TASK BRIEF: In the material below, copy out the part that opens with the line containing "genus: Sorbus" and closes with the line containing "common name: Bracken", keeping every line unchanged.

[Data items]
******
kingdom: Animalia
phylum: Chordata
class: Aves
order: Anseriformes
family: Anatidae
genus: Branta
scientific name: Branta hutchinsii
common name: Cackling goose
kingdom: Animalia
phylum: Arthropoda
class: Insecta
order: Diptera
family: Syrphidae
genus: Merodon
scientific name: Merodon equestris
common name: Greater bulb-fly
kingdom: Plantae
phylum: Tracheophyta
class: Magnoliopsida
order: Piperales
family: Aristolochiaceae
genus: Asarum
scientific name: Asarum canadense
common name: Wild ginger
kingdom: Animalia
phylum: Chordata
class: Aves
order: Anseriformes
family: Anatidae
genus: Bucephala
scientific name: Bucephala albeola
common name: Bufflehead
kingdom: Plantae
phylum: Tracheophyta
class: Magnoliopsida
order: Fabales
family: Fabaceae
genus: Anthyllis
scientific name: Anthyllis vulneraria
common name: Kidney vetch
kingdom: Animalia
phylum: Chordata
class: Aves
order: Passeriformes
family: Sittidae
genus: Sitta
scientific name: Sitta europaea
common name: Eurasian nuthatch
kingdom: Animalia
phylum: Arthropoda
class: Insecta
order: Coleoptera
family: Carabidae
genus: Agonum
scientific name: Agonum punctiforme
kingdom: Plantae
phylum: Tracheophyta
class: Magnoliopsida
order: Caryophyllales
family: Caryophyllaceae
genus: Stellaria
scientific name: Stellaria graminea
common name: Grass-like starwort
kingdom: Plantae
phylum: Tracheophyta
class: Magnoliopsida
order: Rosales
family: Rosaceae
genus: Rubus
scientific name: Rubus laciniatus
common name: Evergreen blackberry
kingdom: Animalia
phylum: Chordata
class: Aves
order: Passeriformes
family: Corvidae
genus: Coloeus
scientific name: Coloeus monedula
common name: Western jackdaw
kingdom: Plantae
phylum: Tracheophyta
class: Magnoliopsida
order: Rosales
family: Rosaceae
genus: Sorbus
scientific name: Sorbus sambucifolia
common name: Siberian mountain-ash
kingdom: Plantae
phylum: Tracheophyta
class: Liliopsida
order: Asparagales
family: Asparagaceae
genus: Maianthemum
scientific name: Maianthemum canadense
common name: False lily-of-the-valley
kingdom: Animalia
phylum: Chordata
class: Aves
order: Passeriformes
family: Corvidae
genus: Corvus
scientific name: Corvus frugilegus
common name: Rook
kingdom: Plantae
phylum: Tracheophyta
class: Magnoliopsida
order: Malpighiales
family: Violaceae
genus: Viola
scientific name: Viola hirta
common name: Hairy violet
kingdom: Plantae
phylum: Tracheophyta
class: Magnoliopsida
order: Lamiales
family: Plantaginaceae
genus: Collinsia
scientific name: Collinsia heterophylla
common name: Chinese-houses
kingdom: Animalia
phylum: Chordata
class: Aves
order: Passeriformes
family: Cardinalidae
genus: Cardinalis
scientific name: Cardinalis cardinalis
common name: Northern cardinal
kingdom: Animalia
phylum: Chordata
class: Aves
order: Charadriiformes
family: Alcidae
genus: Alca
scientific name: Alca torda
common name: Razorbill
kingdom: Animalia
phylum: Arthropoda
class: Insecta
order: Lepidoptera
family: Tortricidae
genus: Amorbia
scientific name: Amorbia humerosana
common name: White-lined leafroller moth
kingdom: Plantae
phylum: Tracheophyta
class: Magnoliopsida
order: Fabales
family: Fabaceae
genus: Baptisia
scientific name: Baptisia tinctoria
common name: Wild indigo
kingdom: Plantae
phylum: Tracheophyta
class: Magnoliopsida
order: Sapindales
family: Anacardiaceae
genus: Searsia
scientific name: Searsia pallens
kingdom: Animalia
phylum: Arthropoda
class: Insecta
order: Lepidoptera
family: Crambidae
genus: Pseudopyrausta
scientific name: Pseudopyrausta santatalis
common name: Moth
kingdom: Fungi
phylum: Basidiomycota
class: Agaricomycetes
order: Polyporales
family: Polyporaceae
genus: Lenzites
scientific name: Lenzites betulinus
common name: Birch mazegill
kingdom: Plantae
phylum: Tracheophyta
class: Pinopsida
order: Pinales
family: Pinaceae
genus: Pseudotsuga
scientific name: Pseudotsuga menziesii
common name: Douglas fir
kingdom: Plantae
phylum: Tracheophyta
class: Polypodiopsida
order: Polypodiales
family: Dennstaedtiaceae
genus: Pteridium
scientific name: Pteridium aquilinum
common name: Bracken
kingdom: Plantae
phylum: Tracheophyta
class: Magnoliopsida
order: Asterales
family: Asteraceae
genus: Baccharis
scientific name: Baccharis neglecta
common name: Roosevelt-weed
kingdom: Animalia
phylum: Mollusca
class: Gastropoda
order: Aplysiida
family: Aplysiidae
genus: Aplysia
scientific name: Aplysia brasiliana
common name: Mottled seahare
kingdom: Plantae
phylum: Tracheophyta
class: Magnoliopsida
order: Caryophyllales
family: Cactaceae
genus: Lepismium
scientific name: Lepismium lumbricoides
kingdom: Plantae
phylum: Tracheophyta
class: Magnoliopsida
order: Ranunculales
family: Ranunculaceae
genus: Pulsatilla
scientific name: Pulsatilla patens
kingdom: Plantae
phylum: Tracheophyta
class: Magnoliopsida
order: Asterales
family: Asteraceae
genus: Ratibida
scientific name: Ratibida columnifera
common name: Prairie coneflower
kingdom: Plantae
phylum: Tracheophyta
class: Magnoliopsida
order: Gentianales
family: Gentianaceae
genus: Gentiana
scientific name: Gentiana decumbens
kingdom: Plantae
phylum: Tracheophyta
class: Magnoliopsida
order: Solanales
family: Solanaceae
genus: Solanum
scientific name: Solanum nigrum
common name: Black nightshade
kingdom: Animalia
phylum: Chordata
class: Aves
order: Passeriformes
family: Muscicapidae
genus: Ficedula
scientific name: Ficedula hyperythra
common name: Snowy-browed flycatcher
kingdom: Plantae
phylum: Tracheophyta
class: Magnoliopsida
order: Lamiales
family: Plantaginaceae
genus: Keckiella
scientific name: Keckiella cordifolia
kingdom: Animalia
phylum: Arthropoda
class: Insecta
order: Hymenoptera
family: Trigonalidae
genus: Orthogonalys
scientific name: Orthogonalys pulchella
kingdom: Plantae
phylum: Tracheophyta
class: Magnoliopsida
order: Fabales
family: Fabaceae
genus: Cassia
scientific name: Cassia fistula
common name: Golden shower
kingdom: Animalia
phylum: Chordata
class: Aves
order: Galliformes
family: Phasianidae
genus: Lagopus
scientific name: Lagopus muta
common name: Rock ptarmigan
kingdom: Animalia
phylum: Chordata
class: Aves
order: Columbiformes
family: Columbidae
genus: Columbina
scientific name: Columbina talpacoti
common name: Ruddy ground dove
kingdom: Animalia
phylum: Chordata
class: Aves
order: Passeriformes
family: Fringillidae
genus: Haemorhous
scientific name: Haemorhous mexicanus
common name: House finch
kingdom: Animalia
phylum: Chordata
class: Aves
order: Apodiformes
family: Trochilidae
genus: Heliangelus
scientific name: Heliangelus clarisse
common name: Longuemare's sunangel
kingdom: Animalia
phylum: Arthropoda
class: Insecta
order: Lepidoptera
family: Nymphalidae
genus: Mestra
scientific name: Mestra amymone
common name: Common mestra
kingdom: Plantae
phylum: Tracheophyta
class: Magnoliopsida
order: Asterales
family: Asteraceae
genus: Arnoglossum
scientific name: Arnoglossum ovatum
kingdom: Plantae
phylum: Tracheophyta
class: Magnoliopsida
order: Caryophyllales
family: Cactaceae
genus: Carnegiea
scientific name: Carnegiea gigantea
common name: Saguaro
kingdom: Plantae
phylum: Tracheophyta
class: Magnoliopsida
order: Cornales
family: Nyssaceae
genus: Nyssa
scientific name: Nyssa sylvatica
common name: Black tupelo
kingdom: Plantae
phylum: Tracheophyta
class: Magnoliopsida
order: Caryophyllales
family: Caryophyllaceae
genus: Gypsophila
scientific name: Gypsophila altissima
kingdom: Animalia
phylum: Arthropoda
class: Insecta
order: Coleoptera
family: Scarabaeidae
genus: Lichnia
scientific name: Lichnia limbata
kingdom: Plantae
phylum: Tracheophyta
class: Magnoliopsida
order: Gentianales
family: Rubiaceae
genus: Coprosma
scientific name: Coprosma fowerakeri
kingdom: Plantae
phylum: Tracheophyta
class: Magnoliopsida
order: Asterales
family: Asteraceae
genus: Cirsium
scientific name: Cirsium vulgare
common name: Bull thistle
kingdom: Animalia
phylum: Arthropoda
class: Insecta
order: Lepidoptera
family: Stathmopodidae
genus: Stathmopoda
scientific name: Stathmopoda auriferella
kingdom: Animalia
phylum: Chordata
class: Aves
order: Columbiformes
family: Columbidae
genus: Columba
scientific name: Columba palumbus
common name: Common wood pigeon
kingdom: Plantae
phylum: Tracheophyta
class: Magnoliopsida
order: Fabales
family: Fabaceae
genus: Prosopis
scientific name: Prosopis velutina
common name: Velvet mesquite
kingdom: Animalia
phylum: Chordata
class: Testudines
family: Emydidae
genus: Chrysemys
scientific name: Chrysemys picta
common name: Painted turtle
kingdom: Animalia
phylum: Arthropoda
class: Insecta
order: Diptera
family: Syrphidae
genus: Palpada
******
TASK RESPONSE:
genus: Sorbus
scientific name: Sorbus sambucifolia
common name: Siberian mountain-ash
kingdom: Plantae
phylum: Tracheophyta
class: Liliopsida
order: Asparagales
family: Asparagaceae
genus: Maianthemum
scientific name: Maianthemum canadense
common name: False lily-of-the-valley
kingdom: Animalia
phylum: Chordata
class: Aves
order: Passeriformes
family: Corvidae
genus: Corvus
scientific name: Corvus frugilegus
common name: Rook
kingdom: Plantae
phylum: Tracheophyta
class: Magnoliopsida
order: Malpighiales
family: Violaceae
genus: Viola
scientific name: Viola hirta
common name: Hairy violet
kingdom: Plantae
phylum: Tracheophyta
class: Magnoliopsida
order: Lamiales
family: Plantaginaceae
genus: Collinsia
scientific name: Collinsia heterophylla
common name: Chinese-houses
kingdom: Animalia
phylum: Chordata
class: Aves
order: Passeriformes
family: Cardinalidae
genus: Cardinalis
scientific name: Cardinalis cardinalis
common name: Northern cardinal
kingdom: Animalia
phylum: Chordata
class: Aves
order: Charadriiformes
family: Alcidae
genus: Alca
scientific name: Alca torda
common name: Razorbill
kingdom: Animalia
phylum: Arthropoda
class: Insecta
order: Lepidoptera
family: Tortricidae
genus: Amorbia
scientific name: Amorbia humerosana
common name: White-lined leafroller moth
kingdom: Plantae
phylum: Tracheophyta
class: Magnoliopsida
order: Fabales
family: Fabaceae
genus: Baptisia
scientific name: Baptisia tinctoria
common name: Wild indigo
kingdom: Plantae
phylum: Tracheophyta
class: Magnoliopsida
order: Sapindales
family: Anacardiaceae
genus: Searsia
scientific name: Searsia pallens
kingdom: Animalia
phylum: Arthropoda
class: Insecta
order: Lepidoptera
family: Crambidae
genus: Pseudopyrausta
scientific name: Pseudopyrausta santatalis
common name: Moth
kingdom: Fungi
phylum: Basidiomycota
class: Agaricomycetes
order: Polyporales
family: Polyporaceae
genus: Lenzites
scientific name: Lenzites betulinus
common name: Birch mazegill
kingdom: Plantae
phylum: Tracheophyta
class: Pinopsida
order: Pinales
family: Pinaceae
genus: Pseudotsuga
scientific name: Pseudotsuga menziesii
common name: Douglas fir
kingdom: Plantae
phylum: Tracheophyta
class: Polypodiopsida
order: Polypodiales
family: Dennstaedtiaceae
genus: Pteridium
scientific name: Pteridium aquilinum
common name: Bracken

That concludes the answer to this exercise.